- _REQUIRED ACTION_: Starting at the first line, copy the data below through to the end, exactly.
--- EXTRACTED ENTRIES ---
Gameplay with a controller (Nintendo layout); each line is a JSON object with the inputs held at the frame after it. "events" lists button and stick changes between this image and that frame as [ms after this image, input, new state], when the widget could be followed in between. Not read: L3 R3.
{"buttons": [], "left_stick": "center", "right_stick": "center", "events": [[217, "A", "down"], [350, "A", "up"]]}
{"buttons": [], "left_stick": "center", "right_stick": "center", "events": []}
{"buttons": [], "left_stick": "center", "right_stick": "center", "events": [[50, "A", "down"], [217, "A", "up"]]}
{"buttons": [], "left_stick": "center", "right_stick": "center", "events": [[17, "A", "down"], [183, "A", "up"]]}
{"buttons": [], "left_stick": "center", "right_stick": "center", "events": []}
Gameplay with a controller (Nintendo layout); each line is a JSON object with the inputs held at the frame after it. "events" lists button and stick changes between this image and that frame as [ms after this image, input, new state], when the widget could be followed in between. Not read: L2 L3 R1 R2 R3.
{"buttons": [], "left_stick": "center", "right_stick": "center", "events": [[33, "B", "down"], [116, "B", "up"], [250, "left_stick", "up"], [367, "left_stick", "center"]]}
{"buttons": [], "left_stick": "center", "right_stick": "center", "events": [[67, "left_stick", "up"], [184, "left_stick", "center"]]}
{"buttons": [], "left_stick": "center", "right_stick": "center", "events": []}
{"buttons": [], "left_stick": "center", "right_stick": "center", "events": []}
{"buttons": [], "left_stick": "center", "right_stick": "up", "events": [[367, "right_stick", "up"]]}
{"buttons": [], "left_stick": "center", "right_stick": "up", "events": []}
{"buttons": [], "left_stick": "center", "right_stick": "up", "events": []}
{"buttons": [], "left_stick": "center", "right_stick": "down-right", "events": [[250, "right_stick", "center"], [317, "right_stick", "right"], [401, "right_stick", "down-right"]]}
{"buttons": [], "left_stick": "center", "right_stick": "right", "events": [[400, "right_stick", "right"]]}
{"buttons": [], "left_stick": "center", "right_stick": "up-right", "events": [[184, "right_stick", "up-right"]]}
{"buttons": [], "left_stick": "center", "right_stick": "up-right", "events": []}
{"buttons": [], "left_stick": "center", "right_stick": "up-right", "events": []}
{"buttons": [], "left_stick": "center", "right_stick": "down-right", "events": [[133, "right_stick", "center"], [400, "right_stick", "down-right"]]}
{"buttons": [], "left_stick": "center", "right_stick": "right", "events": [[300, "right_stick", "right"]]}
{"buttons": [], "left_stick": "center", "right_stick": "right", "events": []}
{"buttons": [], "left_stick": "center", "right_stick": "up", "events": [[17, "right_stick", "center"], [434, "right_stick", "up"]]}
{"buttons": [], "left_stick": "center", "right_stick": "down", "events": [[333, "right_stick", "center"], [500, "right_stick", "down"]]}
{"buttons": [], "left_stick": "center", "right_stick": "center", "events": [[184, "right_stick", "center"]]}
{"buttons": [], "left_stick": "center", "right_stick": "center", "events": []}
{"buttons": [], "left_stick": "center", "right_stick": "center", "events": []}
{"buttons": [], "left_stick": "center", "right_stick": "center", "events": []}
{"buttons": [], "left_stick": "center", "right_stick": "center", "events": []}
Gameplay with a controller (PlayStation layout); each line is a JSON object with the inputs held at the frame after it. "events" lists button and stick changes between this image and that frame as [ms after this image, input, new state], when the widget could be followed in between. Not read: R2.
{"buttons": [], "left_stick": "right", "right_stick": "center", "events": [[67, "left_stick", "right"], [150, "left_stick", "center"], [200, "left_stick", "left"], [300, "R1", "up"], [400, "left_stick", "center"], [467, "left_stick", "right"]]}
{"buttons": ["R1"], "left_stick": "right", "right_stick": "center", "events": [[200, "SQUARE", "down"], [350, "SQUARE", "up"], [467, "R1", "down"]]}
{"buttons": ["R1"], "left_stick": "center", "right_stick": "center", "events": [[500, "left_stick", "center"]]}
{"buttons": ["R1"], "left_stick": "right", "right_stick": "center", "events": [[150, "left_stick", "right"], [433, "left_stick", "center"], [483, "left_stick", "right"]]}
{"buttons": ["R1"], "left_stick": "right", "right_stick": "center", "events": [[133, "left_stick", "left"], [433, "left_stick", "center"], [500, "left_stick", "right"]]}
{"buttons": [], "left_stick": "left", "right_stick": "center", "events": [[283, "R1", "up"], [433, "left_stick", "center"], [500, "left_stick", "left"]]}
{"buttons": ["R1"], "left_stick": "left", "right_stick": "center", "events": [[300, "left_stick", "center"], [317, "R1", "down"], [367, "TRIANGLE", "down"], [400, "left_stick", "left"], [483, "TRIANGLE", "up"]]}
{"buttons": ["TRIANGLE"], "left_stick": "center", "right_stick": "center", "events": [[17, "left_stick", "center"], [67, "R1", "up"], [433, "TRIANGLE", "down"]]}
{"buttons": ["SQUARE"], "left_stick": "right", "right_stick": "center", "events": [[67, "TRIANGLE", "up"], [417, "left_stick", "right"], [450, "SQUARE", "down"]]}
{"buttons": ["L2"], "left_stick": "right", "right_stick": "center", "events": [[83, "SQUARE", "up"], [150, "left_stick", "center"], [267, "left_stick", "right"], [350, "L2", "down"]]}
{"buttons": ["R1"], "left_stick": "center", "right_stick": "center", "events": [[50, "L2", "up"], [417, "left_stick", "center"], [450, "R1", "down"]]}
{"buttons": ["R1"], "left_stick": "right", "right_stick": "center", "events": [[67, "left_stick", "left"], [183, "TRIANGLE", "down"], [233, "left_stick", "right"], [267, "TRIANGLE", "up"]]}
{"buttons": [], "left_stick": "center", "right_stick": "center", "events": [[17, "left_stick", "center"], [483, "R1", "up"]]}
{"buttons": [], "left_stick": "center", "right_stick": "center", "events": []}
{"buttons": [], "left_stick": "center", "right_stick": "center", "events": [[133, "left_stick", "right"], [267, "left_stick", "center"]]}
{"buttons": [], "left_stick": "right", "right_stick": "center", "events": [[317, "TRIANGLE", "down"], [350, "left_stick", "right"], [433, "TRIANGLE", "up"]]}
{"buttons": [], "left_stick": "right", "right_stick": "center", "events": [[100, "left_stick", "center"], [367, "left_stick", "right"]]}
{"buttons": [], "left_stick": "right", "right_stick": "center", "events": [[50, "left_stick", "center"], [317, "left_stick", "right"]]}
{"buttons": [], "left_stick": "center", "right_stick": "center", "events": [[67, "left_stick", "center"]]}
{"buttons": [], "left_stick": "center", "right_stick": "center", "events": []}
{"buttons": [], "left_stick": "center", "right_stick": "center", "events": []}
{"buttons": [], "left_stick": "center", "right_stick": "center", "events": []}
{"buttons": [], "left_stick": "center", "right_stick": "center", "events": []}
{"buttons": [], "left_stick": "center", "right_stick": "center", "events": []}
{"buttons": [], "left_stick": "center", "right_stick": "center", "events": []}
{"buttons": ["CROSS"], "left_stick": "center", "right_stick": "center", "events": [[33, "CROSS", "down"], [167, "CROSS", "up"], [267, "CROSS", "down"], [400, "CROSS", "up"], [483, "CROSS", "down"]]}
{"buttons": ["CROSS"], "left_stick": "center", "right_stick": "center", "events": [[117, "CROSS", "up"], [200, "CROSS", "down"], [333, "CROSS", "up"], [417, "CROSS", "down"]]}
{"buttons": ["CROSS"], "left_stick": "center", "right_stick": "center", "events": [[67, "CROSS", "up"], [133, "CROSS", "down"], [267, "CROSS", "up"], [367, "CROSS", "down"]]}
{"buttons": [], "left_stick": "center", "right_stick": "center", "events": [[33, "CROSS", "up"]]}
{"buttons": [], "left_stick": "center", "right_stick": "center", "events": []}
---
- _REPLY_:
Gameplay with a controller (Nintendo layout); each line is a JSON object with the inputs held at the frame after it. "events" lists button and stick changes between this image and that frame as [ms after this image, input, new state], when the widget could be followed in between. Not read: L3 R3.
{"buttons": [], "left_stick": "center", "right_stick": "center", "events": [[217, "A", "down"], [350, "A", "up"]]}
{"buttons": [], "left_stick": "center", "right_stick": "center", "events": []}
{"buttons": [], "left_stick": "center", "right_stick": "center", "events": [[50, "A", "down"], [217, "A", "up"]]}
{"buttons": [], "left_stick": "center", "right_stick": "center", "events": [[17, "A", "down"], [183, "A", "up"]]}
{"buttons": [], "left_stick": "center", "right_stick": "center", "events": []}
Gameplay with a controller (Nintendo layout); each line is a JSON object with the inputs held at the frame after it. "events" lists button and stick changes between this image and that frame as [ms after this image, input, new state], when the widget could be followed in between. Not read: L2 L3 R1 R2 R3.
{"buttons": [], "left_stick": "center", "right_stick": "center", "events": [[33, "B", "down"], [116, "B", "up"], [250, "left_stick", "up"], [367, "left_stick", "center"]]}
{"buttons": [], "left_stick": "center", "right_stick": "center", "events": [[67, "left_stick", "up"], [184, "left_stick", "center"]]}
{"buttons": [], "left_stick": "center", "right_stick": "center", "events": []}
{"buttons": [], "left_stick": "center", "right_stick": "center", "events": []}
{"buttons": [], "left_stick": "center", "right_stick": "up", "events": [[367, "right_stick", "up"]]}
{"buttons": [], "left_stick": "center", "right_stick": "up", "events": []}
{"buttons": [], "left_stick": "center", "right_stick": "up", "events": []}
{"buttons": [], "left_stick": "center", "right_stick": "down-right", "events": [[250, "right_stick", "center"], [317, "right_stick", "right"], [401, "right_stick", "down-right"]]}
{"buttons": [], "left_stick": "center", "right_stick": "right", "events": [[400, "right_stick", "right"]]}
{"buttons": [], "left_stick": "center", "right_stick": "up-right", "events": [[184, "right_stick", "up-right"]]}
{"buttons": [], "left_stick": "center", "right_stick": "up-right", "events": []}
{"buttons": [], "left_stick": "center", "right_stick": "up-right", "events": []}
{"buttons": [], "left_stick": "center", "right_stick": "down-right", "events": [[133, "right_stick", "center"], [400, "right_stick", "down-right"]]}
{"buttons": [], "left_stick": "center", "right_stick": "right", "events": [[300, "right_stick", "right"]]}
{"buttons": [], "left_stick": "center", "right_stick": "right", "events": []}
{"buttons": [], "left_stick": "center", "right_stick": "up", "events": [[17, "right_stick", "center"], [434, "right_stick", "up"]]}
{"buttons": [], "left_stick": "center", "right_stick": "down", "events": [[333, "right_stick", "center"], [500, "right_stick", "down"]]}
{"buttons": [], "left_stick": "center", "right_stick": "center", "events": [[184, "right_stick", "center"]]}
{"buttons": [], "left_stick": "center", "right_stick": "center", "events": []}
{"buttons": [], "left_stick": "center", "right_stick": "center", "events": []}
{"buttons": [], "left_stick": "center", "right_stick": "center", "events": []}
{"buttons": [], "left_stick": "center", "right_stick": "center", "events": []}
Gameplay with a controller (PlayStation layout); each line is a JSON object with the inputs held at the frame after it. "events" lists button and stick changes between this image and that frame as [ms after this image, input, new state], when the widget could be followed in between. Not read: R2.
{"buttons": [], "left_stick": "right", "right_stick": "center", "events": [[67, "left_stick", "right"], [150, "left_stick", "center"], [200, "left_stick", "left"], [300, "R1", "up"], [400, "left_stick", "center"], [467, "left_stick", "right"]]}
{"buttons": ["R1"], "left_stick": "right", "right_stick": "center", "events": [[200, "SQUARE", "down"], [350, "SQUARE", "up"], [467, "R1", "down"]]}
{"buttons": ["R1"], "left_stick": "center", "right_stick": "center", "events": [[500, "left_stick", "center"]]}
{"buttons": ["R1"], "left_stick": "right", "right_stick": "center", "events": [[150, "left_stick", "right"], [433, "left_stick", "center"], [483, "left_stick", "right"]]}
{"buttons": ["R1"], "left_stick": "right", "right_stick": "center", "events": [[133, "left_stick", "left"], [433, "left_stick", "center"], [500, "left_stick", "right"]]}
{"buttons": [], "left_stick": "left", "right_stick": "center", "events": [[283, "R1", "up"], [433, "left_stick", "center"], [500, "left_stick", "left"]]}
{"buttons": ["R1"], "left_stick": "left", "right_stick": "center", "events": [[300, "left_stick", "center"], [317, "R1", "down"], [367, "TRIANGLE", "down"], [400, "left_stick", "left"], [483, "TRIANGLE", "up"]]}
{"buttons": ["TRIANGLE"], "left_stick": "center", "right_stick": "center", "events": [[17, "left_stick", "center"], [67, "R1", "up"], [433, "TRIANGLE", "down"]]}
{"buttons": ["SQUARE"], "left_stick": "right", "right_stick": "center", "events": [[67, "TRIANGLE", "up"], [417, "left_stick", "right"], [450, "SQUARE", "down"]]}
{"buttons": ["L2"], "left_stick": "right", "right_stick": "center", "events": [[83, "SQUARE", "up"], [150, "left_stick", "center"], [267, "left_stick", "right"], [350, "L2", "down"]]}
{"buttons": ["R1"], "left_stick": "center", "right_stick": "center", "events": [[50, "L2", "up"], [417, "left_stick", "center"], [450, "R1", "down"]]}
{"buttons": ["R1"], "left_stick": "right", "right_stick": "center", "events": [[67, "left_stick", "left"], [183, "TRIANGLE", "down"], [233, "left_stick", "right"], [267, "TRIANGLE", "up"]]}
{"buttons": [], "left_stick": "center", "right_stick": "center", "events": [[17, "left_stick", "center"], [483, "R1", "up"]]}
{"buttons": [], "left_stick": "center", "right_stick": "center", "events": []}
{"buttons": [], "left_stick": "center", "right_stick": "center", "events": [[133, "left_stick", "right"], [267, "left_stick", "center"]]}
{"buttons": [], "left_stick": "right", "right_stick": "center", "events": [[317, "TRIANGLE", "down"], [350, "left_stick", "right"], [433, "TRIANGLE", "up"]]}
{"buttons": [], "left_stick": "right", "right_stick": "center", "events": [[100, "left_stick", "center"], [367, "left_stick", "right"]]}
{"buttons": [], "left_stick": "right", "right_stick": "center", "events": [[50, "left_stick", "center"], [317, "left_stick", "right"]]}
{"buttons": [], "left_stick": "center", "right_stick": "center", "events": [[67, "left_stick", "center"]]}
{"buttons": [], "left_stick": "center", "right_stick": "center", "events": []}
{"buttons": [], "left_stick": "center", "right_stick": "center", "events": []}
{"buttons": [], "left_stick": "center", "right_stick": "center", "events": []}
{"buttons": [], "left_stick": "center", "right_stick": "center", "events": []}
{"buttons": [], "left_stick": "center", "right_stick": "center", "events": []}
{"buttons": [], "left_stick": "center", "right_stick": "center", "events": []}
{"buttons": ["CROSS"], "left_stick": "center", "right_stick": "center", "events": [[33, "CROSS", "down"], [167, "CROSS", "up"], [267, "CROSS", "down"], [400, "CROSS", "up"], [483, "CROSS", "down"]]}
{"buttons": ["CROSS"], "left_stick": "center", "right_stick": "center", "events": [[117, "CROSS", "up"], [200, "CROSS", "down"], [333, "CROSS", "up"], [417, "CROSS", "down"]]}
{"buttons": ["CROSS"], "left_stick": "center", "right_stick": "center", "events": [[67, "CROSS", "up"], [133, "CROSS", "down"], [267, "CROSS", "up"], [367, "CROSS", "down"]]}
{"buttons": [], "left_stick": "center", "right_stick": "center", "events": [[33, "CROSS", "up"]]}
{"buttons": [], "left_stick": "center", "right_stick": "center", "events": []}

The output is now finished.